PLEASE NOTE : The art pottery of FMC is truly a piece of American history. I say this because so few pieces come to market each year.
If you are new to collecting pottery this is an opportunity to own an example from FMC rarely seen in this size.
We decided to sell this little vase to give someone a chance to own a piece made by FMC that is affordable and could be displayed on even the smallest table or shelf.
This vase is the perfect size to fit in that little spot you were saving for something! The background is a wonderful blue and Black with different shades of blue accenting throughout the background. Petals, leaves and stems have been formed with the clay and applied in gros relief with the slipcasting method (please see definition below). The larger flower formed in the design of an open yellow rose with a black center. The smaller flowers accenting these vases have similar coloring. Green and brown mottled leaves are placed on stems around the flora. The condition of this vase is remarkable for their age and the material from which they are made of. There are parts of the raised barbotine pieces that have chips and flakes, please see pictures.
FMC (Faience Manufacturing Co) Mold 318 ~ 4” Tall
There is a note that came with this piece that says To Amelia Dullin (Mrs Seth M. Trescott) from Aunt Sophie Greener 1890 when it was given as a gift. Since it was dated 1890 we can only assume it went in this vase. There is also a family history included with the vase as found on a Google search. The family arrived in New York in 1845 from Worms, Hesse-Darmstadt, Germany. Father Jacob Greener was a piano manufacturer,
building under the name of Eliason,Greener & Co.
Barbotine is the French for ceramic slip, or a mixture of clay and water used for molding or decorating pottery. In English the term is used for two different techniques. In the first, common from the Ancient World onwards, the barbotine is piped onto the object rather as cakes are decorated with icing, using a quill, horn, or other kind of nozzle. The slip would normally be in a contrasting color to the rest of the vessel, and forms a pattern, or inscription, that is slightly raised above the main surface.
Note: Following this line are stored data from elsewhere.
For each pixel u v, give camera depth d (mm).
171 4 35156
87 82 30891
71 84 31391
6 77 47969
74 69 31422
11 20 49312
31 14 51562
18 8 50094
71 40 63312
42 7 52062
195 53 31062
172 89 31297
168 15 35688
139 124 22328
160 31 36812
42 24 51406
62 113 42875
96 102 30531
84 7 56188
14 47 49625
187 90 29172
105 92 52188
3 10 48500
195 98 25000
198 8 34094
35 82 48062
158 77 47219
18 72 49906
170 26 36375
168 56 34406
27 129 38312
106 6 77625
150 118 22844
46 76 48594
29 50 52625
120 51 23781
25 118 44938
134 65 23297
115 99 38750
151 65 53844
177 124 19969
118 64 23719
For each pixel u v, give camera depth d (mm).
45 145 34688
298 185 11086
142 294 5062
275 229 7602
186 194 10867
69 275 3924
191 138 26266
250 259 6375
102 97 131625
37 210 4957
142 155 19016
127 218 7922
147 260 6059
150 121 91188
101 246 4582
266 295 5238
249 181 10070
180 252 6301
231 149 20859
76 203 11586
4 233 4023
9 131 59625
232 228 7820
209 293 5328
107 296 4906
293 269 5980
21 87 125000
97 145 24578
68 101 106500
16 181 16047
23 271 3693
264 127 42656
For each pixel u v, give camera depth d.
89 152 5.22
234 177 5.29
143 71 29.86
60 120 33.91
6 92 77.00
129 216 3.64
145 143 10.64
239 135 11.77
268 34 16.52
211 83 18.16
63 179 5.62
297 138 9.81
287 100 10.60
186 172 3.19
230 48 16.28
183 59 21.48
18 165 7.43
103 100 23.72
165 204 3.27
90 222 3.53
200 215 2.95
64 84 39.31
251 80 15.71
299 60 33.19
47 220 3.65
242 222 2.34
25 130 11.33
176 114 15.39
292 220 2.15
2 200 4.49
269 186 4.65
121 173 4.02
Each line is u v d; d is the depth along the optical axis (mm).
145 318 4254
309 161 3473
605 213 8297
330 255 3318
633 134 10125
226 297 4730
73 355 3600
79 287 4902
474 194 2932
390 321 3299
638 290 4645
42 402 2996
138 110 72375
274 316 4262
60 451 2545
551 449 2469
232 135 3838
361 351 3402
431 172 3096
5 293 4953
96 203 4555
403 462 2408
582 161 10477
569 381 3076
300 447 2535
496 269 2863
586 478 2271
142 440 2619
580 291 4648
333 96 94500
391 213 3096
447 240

The second technique is a term for slipcasting, "couler en barbotine" in French. "Barbotine pottery" is sometimes used for 19th century French and American pottery with added slipcast decoration. Slip or barbotine is cast in molds to form three-dimensional decorative sections which when dried out are added to the main vessel. Typically, these might be flowers, fruit, or small animals.
During the 1880s, the Faience Manufacturing Company (1881‐1892) earned praise for producing ornamental ceramics that “surpassed everything previously produced in this country.” These bold and eclectic wares display a synthesis of Japanese, Chinese, and Islamic influences characteristic of the Aesthetic Movement style. The firm owed its artistic and commercial success to Edward Lycett, an English china painter who became its artistic director in 1884, having successfully practiced his craft after immigrating to New York City in 1861. Lycett reached his creative pinnacle at the Faience Manufacturing Company, where he experimented with ceramic bodies and glazes and designed opulent wares. He supervised a team of talented artists, including James Callowhill of the English firm Worcester Royal Porcelain, who decorated the vessels with exotic motives in vibrant hues and costly gold‐paste. His wares were sold under contract with Tiffany & Co. during the 1880s.